The task: Both the line below containing "- ドラマは日本語の**勉強" and the line containing "- 彼は三日間、水**さえ／すら**飲まなかった。", along with every line between them, should be repeated exactly; no other line belongs in the answer.

(Beginning of Input data)

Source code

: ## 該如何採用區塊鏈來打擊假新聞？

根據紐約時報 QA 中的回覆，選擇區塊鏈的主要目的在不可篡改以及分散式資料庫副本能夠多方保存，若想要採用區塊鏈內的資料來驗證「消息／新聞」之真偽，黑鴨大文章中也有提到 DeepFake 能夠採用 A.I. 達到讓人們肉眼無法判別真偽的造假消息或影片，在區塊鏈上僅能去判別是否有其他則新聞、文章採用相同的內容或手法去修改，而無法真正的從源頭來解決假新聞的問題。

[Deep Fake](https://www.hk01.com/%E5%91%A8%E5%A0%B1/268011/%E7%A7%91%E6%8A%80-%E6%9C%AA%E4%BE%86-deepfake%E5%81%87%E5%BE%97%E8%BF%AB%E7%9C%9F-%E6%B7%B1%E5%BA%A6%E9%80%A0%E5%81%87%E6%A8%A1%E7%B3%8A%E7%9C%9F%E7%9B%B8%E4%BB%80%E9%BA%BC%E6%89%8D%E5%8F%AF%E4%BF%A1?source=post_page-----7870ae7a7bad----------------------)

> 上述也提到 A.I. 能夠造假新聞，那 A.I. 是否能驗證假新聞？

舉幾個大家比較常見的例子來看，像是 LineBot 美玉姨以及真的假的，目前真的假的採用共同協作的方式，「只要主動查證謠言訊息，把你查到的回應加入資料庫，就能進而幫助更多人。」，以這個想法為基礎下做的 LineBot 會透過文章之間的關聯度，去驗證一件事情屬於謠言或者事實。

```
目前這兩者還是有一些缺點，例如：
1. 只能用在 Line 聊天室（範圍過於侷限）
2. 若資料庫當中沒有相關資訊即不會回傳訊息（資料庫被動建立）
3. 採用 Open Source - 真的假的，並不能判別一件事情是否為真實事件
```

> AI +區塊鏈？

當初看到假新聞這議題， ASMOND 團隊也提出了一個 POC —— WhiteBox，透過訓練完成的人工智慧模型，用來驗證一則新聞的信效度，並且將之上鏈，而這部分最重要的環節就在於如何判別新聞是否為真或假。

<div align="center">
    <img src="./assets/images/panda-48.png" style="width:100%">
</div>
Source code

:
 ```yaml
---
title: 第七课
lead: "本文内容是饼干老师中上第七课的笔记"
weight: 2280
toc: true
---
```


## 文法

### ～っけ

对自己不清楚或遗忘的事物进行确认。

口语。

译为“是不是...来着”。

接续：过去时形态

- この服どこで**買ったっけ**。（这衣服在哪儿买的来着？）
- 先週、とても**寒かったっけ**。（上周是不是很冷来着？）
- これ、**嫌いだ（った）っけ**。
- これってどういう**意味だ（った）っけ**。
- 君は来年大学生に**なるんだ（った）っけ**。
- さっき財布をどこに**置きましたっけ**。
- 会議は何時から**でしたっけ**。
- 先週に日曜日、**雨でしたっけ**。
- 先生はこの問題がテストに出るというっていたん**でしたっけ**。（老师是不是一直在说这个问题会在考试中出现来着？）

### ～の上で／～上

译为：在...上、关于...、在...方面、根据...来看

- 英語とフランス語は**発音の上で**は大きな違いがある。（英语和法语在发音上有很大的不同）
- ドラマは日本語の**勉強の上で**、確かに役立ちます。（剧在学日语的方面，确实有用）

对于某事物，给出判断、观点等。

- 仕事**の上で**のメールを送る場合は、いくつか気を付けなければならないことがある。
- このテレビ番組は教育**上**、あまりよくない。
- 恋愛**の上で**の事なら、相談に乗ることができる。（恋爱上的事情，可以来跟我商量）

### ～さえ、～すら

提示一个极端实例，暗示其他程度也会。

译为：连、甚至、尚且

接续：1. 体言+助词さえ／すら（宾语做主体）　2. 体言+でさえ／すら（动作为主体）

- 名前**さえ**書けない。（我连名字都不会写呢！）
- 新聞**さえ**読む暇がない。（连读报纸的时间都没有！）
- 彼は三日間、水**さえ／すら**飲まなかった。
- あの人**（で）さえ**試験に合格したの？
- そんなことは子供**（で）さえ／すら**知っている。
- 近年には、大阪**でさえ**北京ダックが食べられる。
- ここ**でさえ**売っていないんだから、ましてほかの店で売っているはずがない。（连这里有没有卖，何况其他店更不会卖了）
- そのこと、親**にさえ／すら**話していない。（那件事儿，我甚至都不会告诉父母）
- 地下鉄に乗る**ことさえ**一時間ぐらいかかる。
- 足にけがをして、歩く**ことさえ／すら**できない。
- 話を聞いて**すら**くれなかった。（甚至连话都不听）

(End of Input data)

Reply:
- ドラマは日本語の**勉強の上で**、確かに役立ちます。（剧在学日语的方面，确实有用）

对于某事物，给出判断、观点等。

- 仕事**の上で**のメールを送る場合は、いくつか気を付けなければならないことがある。
- このテレビ番組は教育**上**、あまりよくない。
- 恋愛**の上で**の事なら、相談に乗ることができる。（恋爱上的事情，可以来跟我商量）

### ～さえ、～すら

提示一个极端实例，暗示其他程度也会。

译为：连、甚至、尚且

接续：1. 体言+助词さえ／すら（宾语做主体）　2. 体言+でさえ／すら（动作为主体）

- 名前**さえ**書けない。（我连名字都不会写呢！）
- 新聞**さえ**読む暇がない。（连读报纸的时间都没有！）
- 彼は三日間、水**さえ／すら**飲まなかった。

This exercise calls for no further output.